Von Andreas Behling 06.05.2020, 08:48
Sabine und Benjamin Jouanne vor der neuen Wandgestaltung.
Sabine und Benjamin Jouanne vor der neuen Wandgestaltung. A. Behling

Oranienbaum - Benjamin Jouanne freut sich auch über ein Lob, das nicht seinen Kochkünsten gilt. Der Gastronom, der mit seiner Frau Sabine in Oranienbaum das Traditionslokal „Goldener Hirsch“ am Markt betreibt, hat die vier Bahnen der Foto-Tapete so super exakt verklebt, dass keine einzige Stoßkante auffällt. Das Bild, das eine komplette Wand in Anspruch nimmt, wirkt wie aus einem Guss.

Dem Namen verpflichtet

Mit dem Kompliment für diese Maßarbeit sieht der Mann, der sonst Kochlöffel und Pfannenwender schwingt, die Bemühungen der letzten Zeit honoriert. Der neue Gastraum, der etwa 20 bis 25 Personen Platz bietet, ist in dem auch außen ansprechend renovierten Lokal - über dem Eingang glänzt das Wahrzeichen - zu einem wahren Schmuckstück geworden.

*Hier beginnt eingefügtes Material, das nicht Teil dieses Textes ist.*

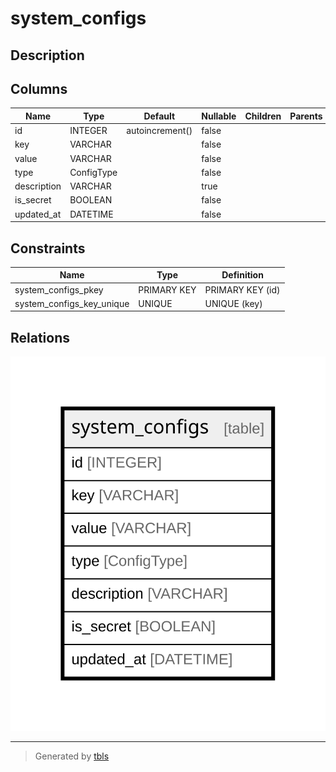 # system_configs

## Description

## Columns

| Name | Type | Default | Nullable | Children | Parents | Comment |
| ---- | ---- | ------- | -------- | -------- | ------- | ------- |
| id | INTEGER | autoincrement() | false |  |  |  |
| key | VARCHAR |  | false |  |  |  |
| value | VARCHAR |  | false |  |  |  |
| type | ConfigType |  | false |  |  |  |
| description | VARCHAR |  | true |  |  |  |
| is_secret | BOOLEAN |  | false |  |  |  |
| updated_at | DATETIME |  | false |  |  |  |

## Constraints

| Name | Type | Definition |
| ---- | ---- | ---------- |
| system_configs_pkey | PRIMARY KEY | PRIMARY KEY (id) |
| system_configs_key_unique | UNIQUE | UNIQUE (key) |

## Relations

![er](system_configs.svg)

---

> Generated by [tbls](https://github.com/k1LoW/tbls)
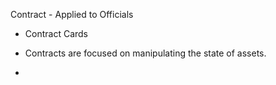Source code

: Contract - Applied to Officials

- Contract Cards

- Contracts are focused on manipulating the state of assets.

- 
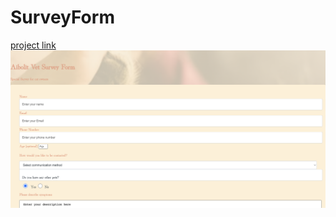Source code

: # SurveyForm
[project link](https://codepen.io/Aimi894/full/KKWwVob)
![image](https://github.com/aimee8moon/SurveyForm/blob/main/image.png?raw=true)
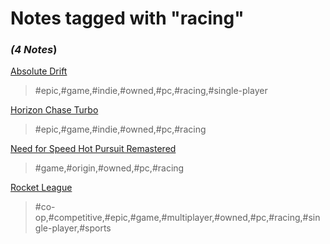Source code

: # Notes tagged with "racing"

### _(4 Notes_)

[Absolute Drift](./../Absolute%20Drift.html)
> #epic,#game,#indie,#owned,#pc,#racing,#single-player

[Horizon Chase Turbo](./../Horizon%20Chase%20Turbo.html)
> #epic,#game,#indie,#owned,#pc,#racing

[Need for Speed Hot Pursuit Remastered](./../Need%20for%20Speed%20Hot%20Pursuit%20Remastered.html)
> #game,#origin,#owned,#pc,#racing

[Rocket League](./../Rocket%20League.html)
> #co-op,#competitive,#epic,#game,#multiplayer,#owned,#pc,#racing,#single-player,#sports

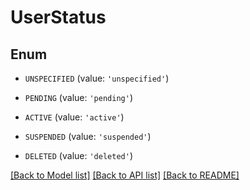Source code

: # UserStatus


## Enum

* `UNSPECIFIED` (value: `'unspecified'`)

* `PENDING` (value: `'pending'`)

* `ACTIVE` (value: `'active'`)

* `SUSPENDED` (value: `'suspended'`)

* `DELETED` (value: `'deleted'`)

[[Back to Model list]](../README.md#documentation-for-models) [[Back to API list]](../README.md#documentation-for-api-endpoints) [[Back to README]](../README.md)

„Um Einrichtung und Ausgestaltung haben wir uns komplett selbst gekümmert“, erzählt Benjamin Jouanne. Dabei ist der Gaststätten-Name irgendwie eine Verpflichtung: von der Wand schaut ein prächtiger, äußerst lebensecht wirkender Hirsch ins gemütliche Zimmer. Sabine Jouanne musste derweil gar nicht so lange im Internet recherchieren, um weitere Dekorationsstücke zu finden, zu denen das Attribut „urig“ passt. Es sind dunkle Hirschköpfe, die als Kleiderhaken dienen.

Eine französische Reminiszenz findet sich hier natürlich ebenfalls: Von der anderen breiten Wand grüßen der Eiffelturm und Notre Dame. Die Hinweise auf das Heimatland von Benjamin Jouanne sind überall im Lokal verstreut.

Da hängt die Trikolore überm Tresen, dort zieren hübsche Vorhänge mit der Aufschrift „Champs-Élysées“ die Fenster. Und ja: Wenn wieder Normalität herrschen würde, dann könnten wieder Froschschenkel und Schnecken - „Das ist ein Stück Erlebnisgastronomie“, weiß Sabine Jouanne - bestellt werden.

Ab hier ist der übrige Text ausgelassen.